DANS LE PETIT BARD-PERGOLA, UN QUARTIER DÉFAVORISÉ DE MONTPELLIER (Hérault) où vivent 5 800 habitants, moins de 10 % des élèves sont revenus en classe lors du déconfinement. Angoissées par le coronavirus, de nombreuses familles ne sont pas sorties de chez elles, ou très peu. « Certaines avaient peur d’ouvrir les volets, craignant de faire rentrer le virus », indique Najat Bentiri, psychologue à l’association Pacte 34 (psychologie, accompagnement, conseil, transculturalité, éducation). Pour les enfants, cette solitude sociale s’est doublée d’un isolement éducatif. « L’impact du confinement sur les petits a été énorme. C’est visible dans leur relation à l’autre, voire au niveau moteur », souligne la psychologue. Ce constat, partagé par deux autres associations intervenant dans le quartier (Espoir 34 et Montpellier Méditerranée Futsal), a conduit les trois structures à mettre en place un programme de soutien gratuit animé par des salariés et des bénévoles. L’idée s’est imposée d’autant plus facilement qu’aux trois mois de confinement allaient s’ajouter un été sans activité et, pour de nombreuses familles issues de l’immigration, l’impossibilité d’aller en vacances dans leur pays d’origine.
A la fin juin, les équipes ont rencontré les directeurs des écoles maternelles du quartier et le Rased (réseau d’aides spécialisées aux élèves en difficulté) : 24 enfants de 3 ans ont été retenus pour suivre des ateliers langage et d’activités sensori-motrices, tous les matins pendant une semaine.

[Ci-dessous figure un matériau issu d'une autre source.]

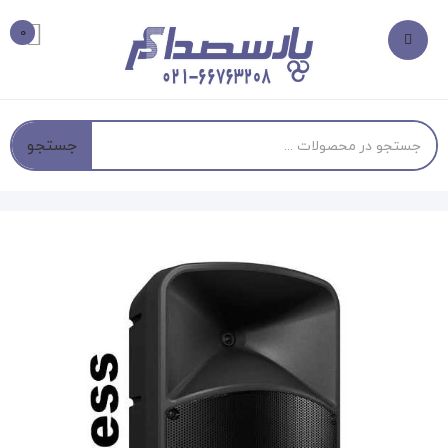
0
جستجو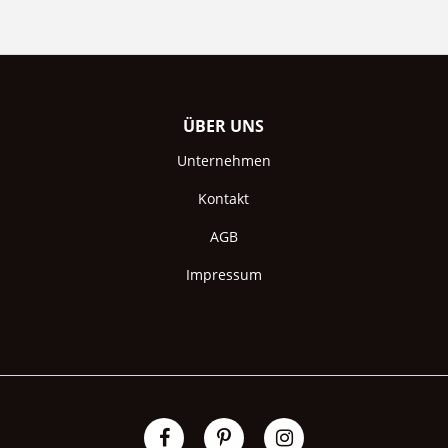
ÜBER UNS
Unternehmen
Kontakt
AGB
Impressum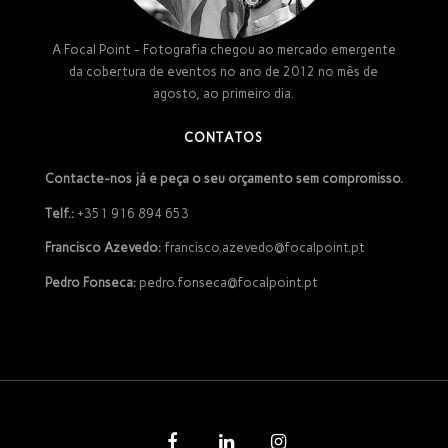
A Focal Point - Fotografia chegou ao mercado emergente
da cobertura de eventos no ano de 2012 no mês de
agosto, ao primeiro dia.
CONTATOS
Contacte-nos já e peça o seu orçamento sem compromisso.
Telf.:
+351 916 894 653
Francisco Azevedo:
francisco.azevedo@focalpoint.pt
Pedro Fonseca:
pedro.fonseca@focalpoint.pt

Deux stages ont été organisés en juillet, à raison de 12 élèves par session. « Ces enfants avaient régressé au niveau du langage, ils avaient du mal à construire des phrases correctes et adoptaient de préférence un langage non verbal », pointe Najat Bentiri. Elle évoque aussi un niveau de passivité élevé : « Ils avaient besoin d’être sécurisés pour entrer en activité. Ils étaient craintifs et tristes. » Animés par des professionnels de la petite enfance (enseignante spécialisée, poète et chanteuse, orthophoniste, psychologue), les ateliers ont été ouverts aux parents afin que ceux-ci apprennent à stimuler leur enfant. Très vite, des résultats sont apparus : les enfants acceptent plus facilement d’aller se coucher, « parce qu’ils savaient qu’ils auraient quelque chose d’intéressant à faire le lendemain et débranchaient plus volontiers des écrans », analyse la thérapeute. « Sur les photos, on voit leur visage s’animer de jour en jour. »
Le dernier stage s’est déroulé fin août avec 16 enfants de 6 à 10 ans. Au programme : des matinées de remobilisation scolaire avec un enseignant spécialisé. L’objectif ? Aider l’élève à formuler ce qu’il a vécu pendant le confinement et à se sentir suffisamment à l’aise pour qu’à la rentrée, en cas de difficultés en classe, il puisse le dire à son professeur. Un atelier d’estime de soi est aussi organisé chaque jour avec un psychologue afin de valoriser les enfants en les faisant parler de leurs origines, de ce qu’ils voudraient faire plus tard, de l’enfance de leurs parents… L’après-midi est consacré aux loisirs, au sport et à la culture : visite du musée-parc des Dinosaures, à Mèze (Hérault), ascension du pic Saint-Loup, découverte du patrimoine local… « Nous allons rester en lien avec les enfants et leurs familles pour voir comment ils évoluent pendant l’année scolaire », conclut Najat Bentiri, qui regrette de n’avoir pu donner suite à toutes les demandes de soutien que les autres organisateurs et elle-même ont reçu depuis deux mois.